VLDL is excreted from the liver and combines with HDL. At this point VLDL is primarily TG content, and B-100 apolipoprotein. As it moves along, it binds to LPL on endothelial cells, this binding releases HDL and lowers the proportion of TG:CE. Subsequent bindings on endothelial cells lowers the ratio of TG:CE until only CE is left which is now called LDL. If B-100 is oxidized it can no longer bind to LDL receptor and is taken up by the SR-B1 scavenger receptor or is added to a plaque.

Question 35

HDL Transport

Answer 35

Selective reuptake pathway.

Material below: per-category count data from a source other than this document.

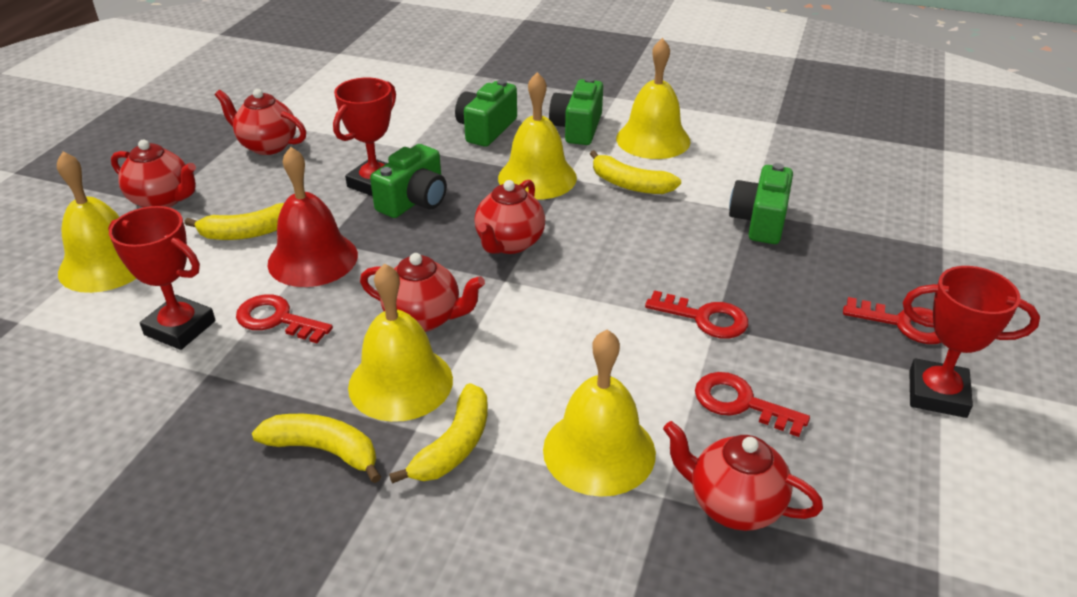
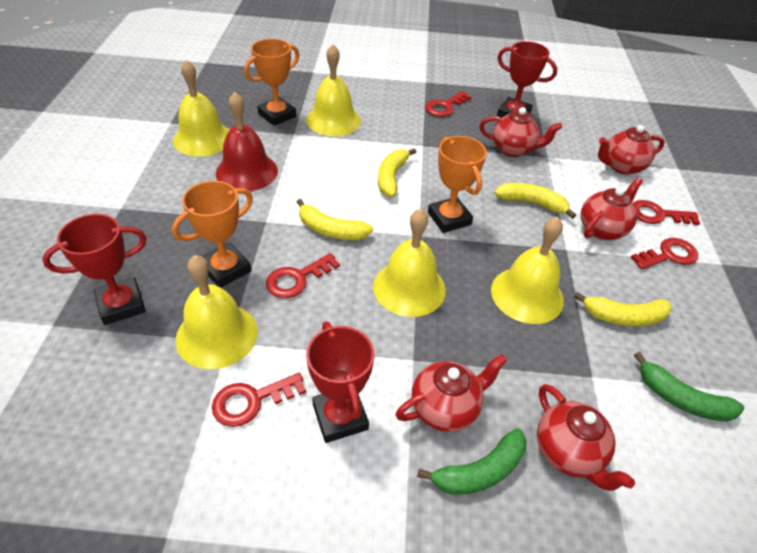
green banana: none = 0 -> [417,428,527,495] [634,352,744,422] = 2
green camera: [370,144,447,218] [455,79,517,147] [549,77,603,145] [729,163,793,244] = 4 -> none = 0
orange trophy: none = 0 -> [172,181,253,288] [244,39,299,126] [428,136,487,233] = 3
red key: [236,294,333,343] [645,290,748,338] [695,372,810,437] [843,297,942,344] = 4 -> [212,373,306,427] [266,253,340,298] [425,91,472,117] [631,238,698,270] [633,200,700,225] = 5

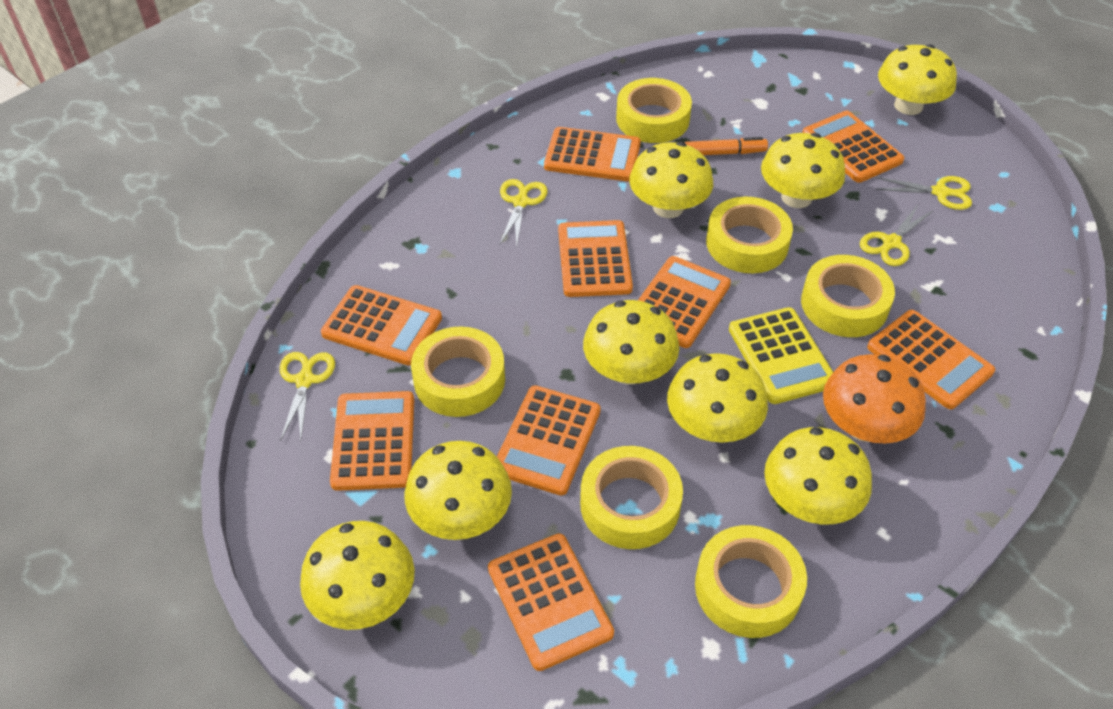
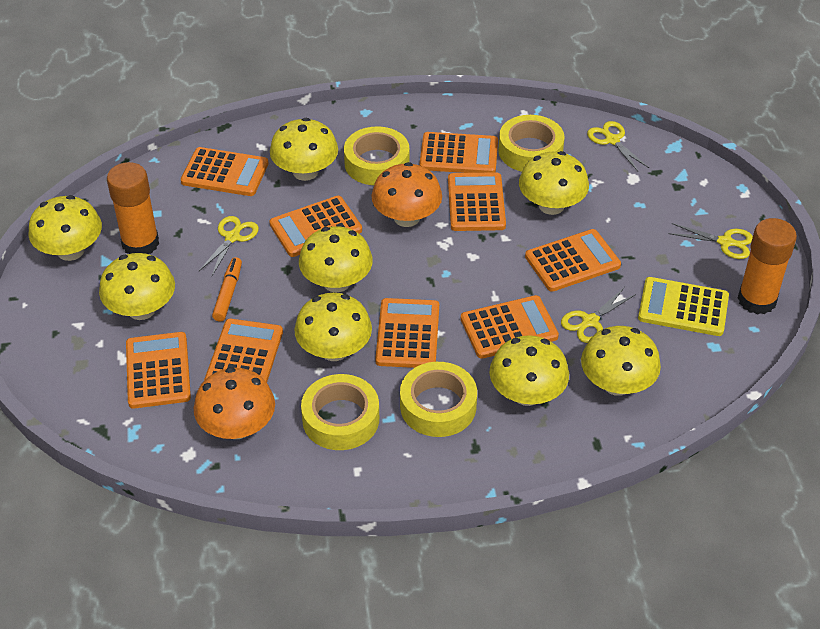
orange glue stick: none = 0 -> [107,162,159,254] [738,218,797,315] = 2
orange mushroom: [823,354,926,444] = 1 -> [194,367,275,439] [371,162,442,227] = 2
yellow tape: [411,326,505,417] [580,446,683,549] [616,78,692,143] [695,525,807,638] [706,197,793,273] [801,255,895,337] = 6 -> [301,374,379,450] [344,126,409,185] [400,362,477,437] [498,115,564,172] = 4

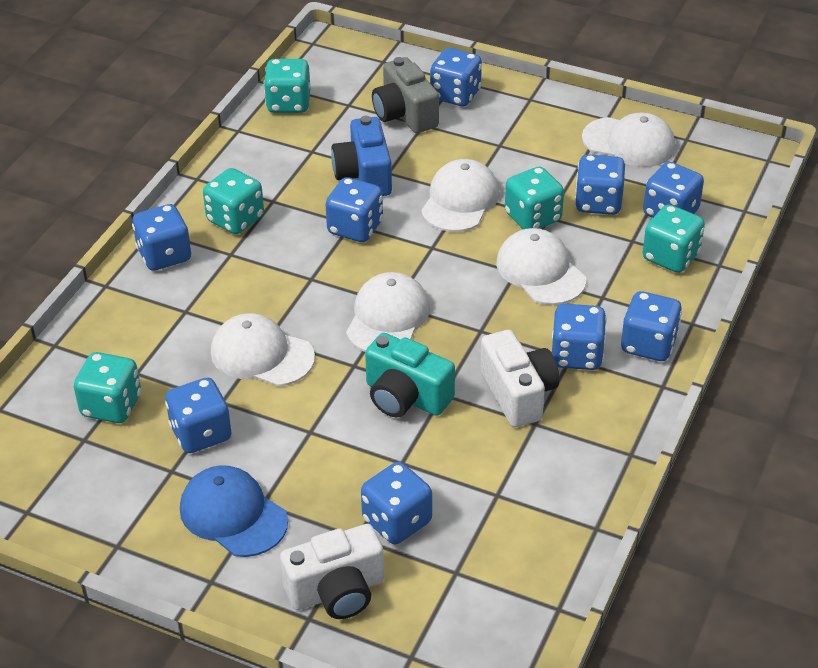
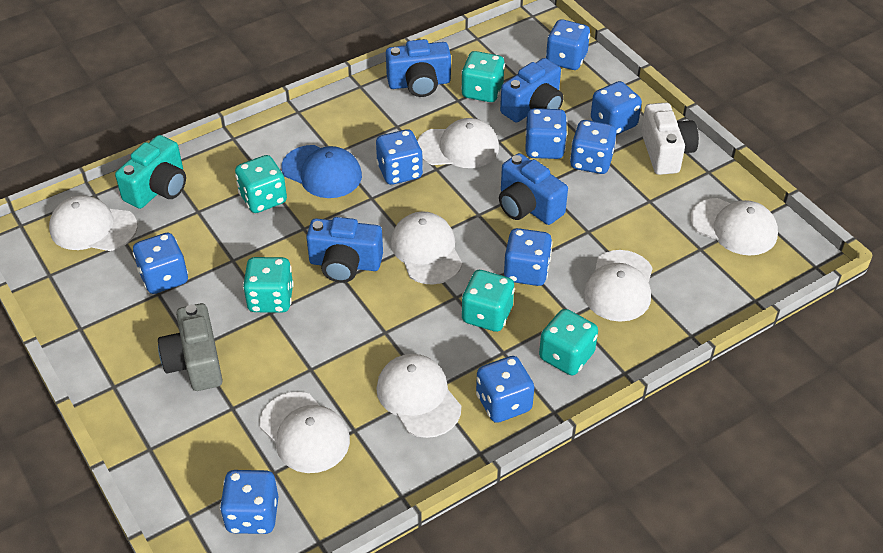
blue camera: [331,116,392,196] = 1 -> [306,217,383,283] [386,39,451,97] [499,153,568,225] [500,58,563,123] = 4
white camera: [280,524,384,619] [480,330,559,427] = 2 -> [641,103,699,175] = 1
white cap: [211,313,315,387] [346,272,430,352] [421,159,500,232] [496,228,586,305] [582,113,675,167] = 5 -> [49,195,138,251] [260,392,350,473] [376,354,461,438] [391,211,462,284] [417,118,499,168] [584,250,653,322] [690,198,778,256] = 7

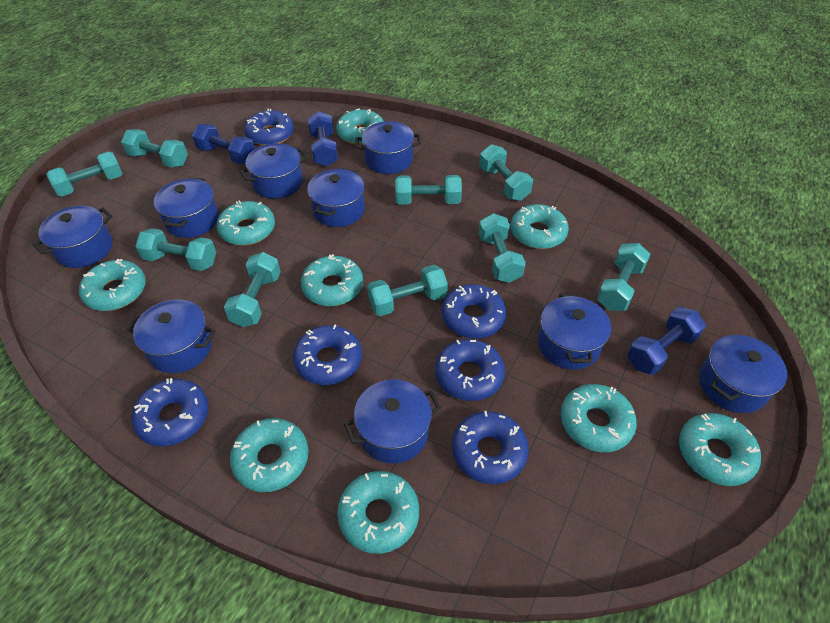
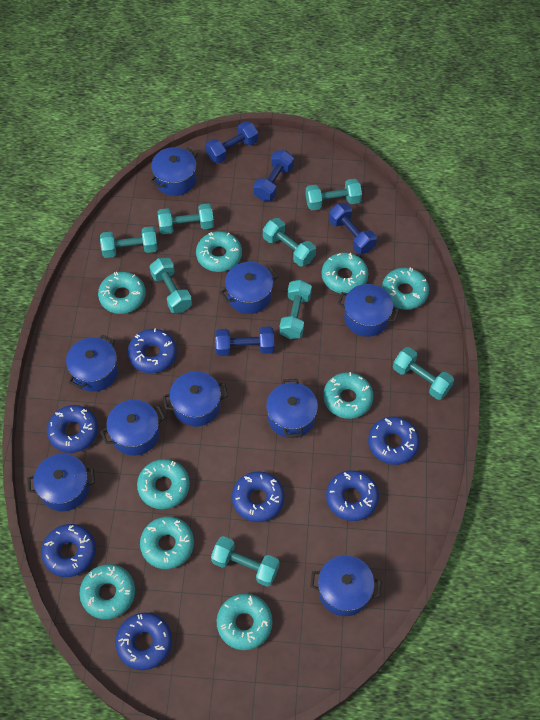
blue donut: [132,378,209,447] [244,109,294,145] [293,324,362,385] [435,339,505,401] [442,284,506,339] [452,411,529,484] = 6 -> [41,524,96,577] [47,405,98,453] [115,612,172,670] [128,328,177,373] [232,471,285,522] [326,470,379,521] [368,416,420,465] = 7
blue dumbbell: [192,124,255,164] [308,111,338,166] [627,307,706,375] = 3 -> [206,121,258,163] [215,327,274,356] [253,150,294,201] [329,203,377,254] = 4
turquoise dumbbell: [46,151,123,196] [121,129,188,168] [135,228,216,271] [224,252,281,327] [367,265,448,316] [395,175,462,205] [478,213,526,283] [479,144,533,201] [597,243,651,311] = 9 -> [100,227,158,258] [150,258,192,313] [157,203,214,234] [211,536,280,587] [263,218,316,266] [279,280,312,339] [305,179,362,210] [393,347,454,400] = 8

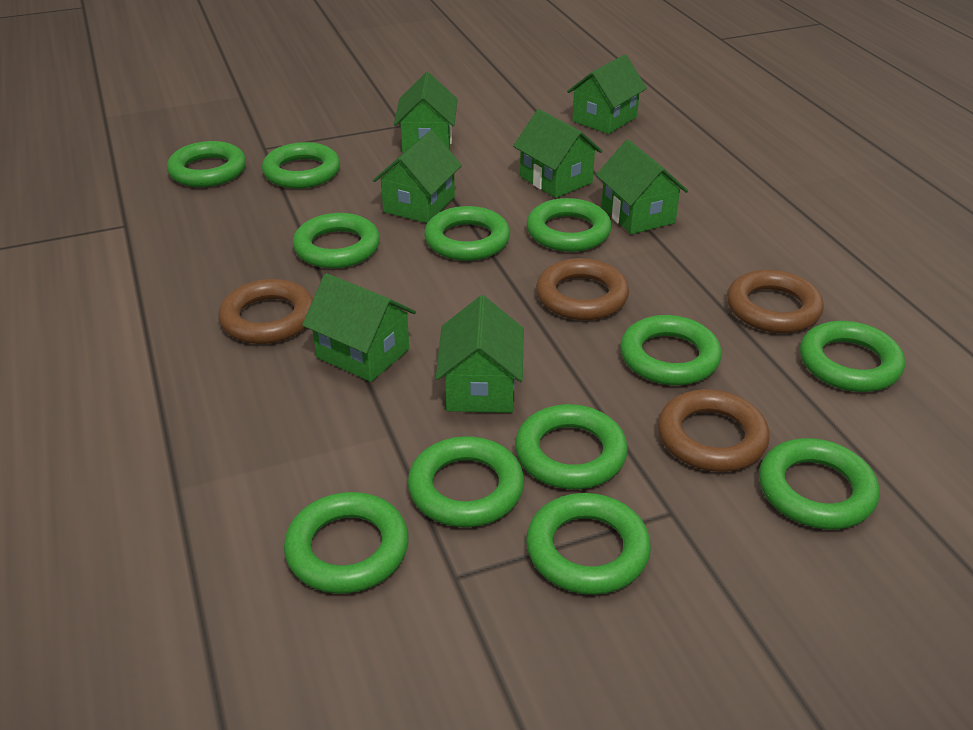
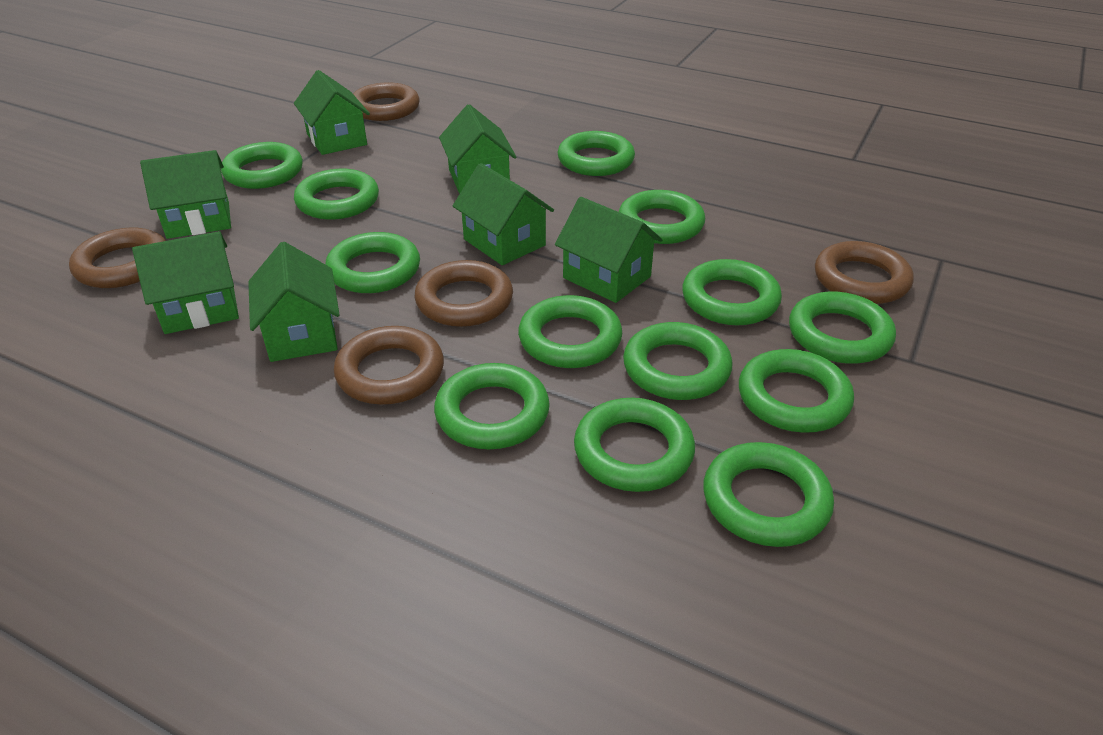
brown ring: [218,279,313,344] [536,258,629,320] [658,389,770,472] [727,270,824,333] = 4 -> [69,228,166,288] [334,326,444,405] [353,82,419,121] [415,260,513,327] [815,241,914,304] = 5
green ring: [167,141,246,187] [262,142,340,189] [284,492,409,594] [293,213,380,268] [408,436,524,527] [424,206,510,261] [515,404,628,489] [526,198,612,252] [526,493,651,595] [620,315,722,385] [759,438,880,529] [800,321,905,392] = 12 -> [221,142,303,189] [294,169,379,220] [325,232,420,293] [434,363,550,449] [518,295,622,368] [558,131,635,176] [574,398,695,492] [619,190,705,244] [623,322,732,400] [682,259,782,325] [703,442,834,547] [739,349,854,433] [789,292,896,364] = 13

Through LCAT HDL takes up free cholesterol that is released from peripheral tissue. The HDL can either transfer the FC to plasma proteins through CTEP or it is taken up in the liver or steroidogenic tissues by the SR-B1 receptor.

Question 36

HDL goal levels

Answer 36

TC:HDL ratio goal 40. Not all forms of HDL are helpful, may want HDL3.